**About this task**: In the records below, find the line containing "כמו במפגשו של" and the line containing "החזרה המופגנת, שוב"; please repeat exactly the lines from one to the other, both included, and nothing more.

# # # # #

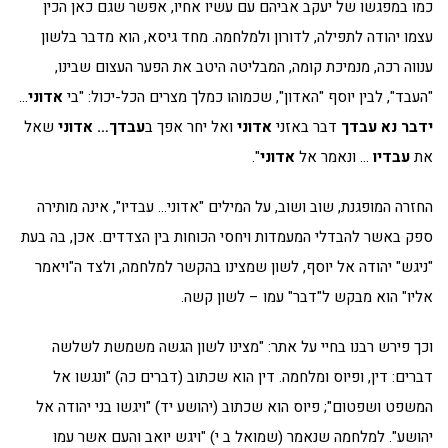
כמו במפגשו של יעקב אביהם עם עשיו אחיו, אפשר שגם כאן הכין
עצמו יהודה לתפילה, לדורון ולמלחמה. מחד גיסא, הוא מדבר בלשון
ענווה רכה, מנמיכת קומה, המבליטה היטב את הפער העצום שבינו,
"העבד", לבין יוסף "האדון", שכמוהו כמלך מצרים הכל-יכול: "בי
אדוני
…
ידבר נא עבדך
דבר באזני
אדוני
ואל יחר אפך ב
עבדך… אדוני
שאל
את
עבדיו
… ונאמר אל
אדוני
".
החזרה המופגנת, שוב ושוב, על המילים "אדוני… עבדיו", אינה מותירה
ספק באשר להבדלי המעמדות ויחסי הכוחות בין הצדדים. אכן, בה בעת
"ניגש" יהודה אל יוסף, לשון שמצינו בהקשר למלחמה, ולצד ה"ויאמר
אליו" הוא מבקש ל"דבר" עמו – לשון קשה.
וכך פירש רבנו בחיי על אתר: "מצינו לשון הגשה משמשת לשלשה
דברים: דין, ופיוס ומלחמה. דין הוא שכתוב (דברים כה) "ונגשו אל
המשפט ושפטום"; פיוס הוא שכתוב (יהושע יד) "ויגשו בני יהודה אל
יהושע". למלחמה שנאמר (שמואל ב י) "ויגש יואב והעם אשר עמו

# # # # #

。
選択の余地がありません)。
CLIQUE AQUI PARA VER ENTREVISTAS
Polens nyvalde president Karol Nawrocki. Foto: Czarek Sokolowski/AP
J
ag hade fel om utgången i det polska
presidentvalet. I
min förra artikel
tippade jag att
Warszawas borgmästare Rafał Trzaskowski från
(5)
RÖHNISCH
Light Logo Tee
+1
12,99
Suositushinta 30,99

# # # # #

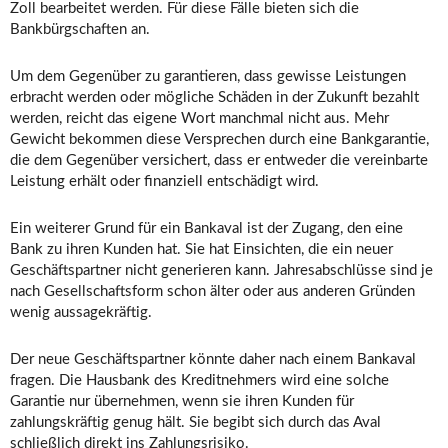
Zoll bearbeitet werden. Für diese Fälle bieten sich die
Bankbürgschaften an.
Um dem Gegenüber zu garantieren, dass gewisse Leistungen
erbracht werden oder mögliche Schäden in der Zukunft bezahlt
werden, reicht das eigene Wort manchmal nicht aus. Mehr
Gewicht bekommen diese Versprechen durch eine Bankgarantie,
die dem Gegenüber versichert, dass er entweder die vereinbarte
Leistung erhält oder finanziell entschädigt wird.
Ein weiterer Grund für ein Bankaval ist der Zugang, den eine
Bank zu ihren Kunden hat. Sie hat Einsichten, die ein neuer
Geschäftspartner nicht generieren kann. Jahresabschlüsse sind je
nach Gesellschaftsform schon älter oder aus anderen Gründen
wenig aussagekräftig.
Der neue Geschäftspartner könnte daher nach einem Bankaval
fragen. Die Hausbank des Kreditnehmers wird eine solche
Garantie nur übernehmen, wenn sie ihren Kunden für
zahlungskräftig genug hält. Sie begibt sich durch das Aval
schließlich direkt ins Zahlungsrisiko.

# # # # #

**Task solution**:
כמו במפגשו של יעקב אביהם עם עשיו אחיו, אפשר שגם כאן הכין
עצמו יהודה לתפילה, לדורון ולמלחמה. מחד גיסא, הוא מדבר בלשון
ענווה רכה, מנמיכת קומה, המבליטה היטב את הפער העצום שבינו,
"העבד", לבין יוסף "האדון", שכמוהו כמלך מצרים הכל-יכול: "בי
אדוני
…
ידבר נא עבדך
דבר באזני
אדוני
ואל יחר אפך ב
עבדך… אדוני
שאל
את
עבדיו
… ונאמר אל
אדוני
".
החזרה המופגנת, שוב ושוב, על המילים "אדוני… עבדיו", אינה מותירה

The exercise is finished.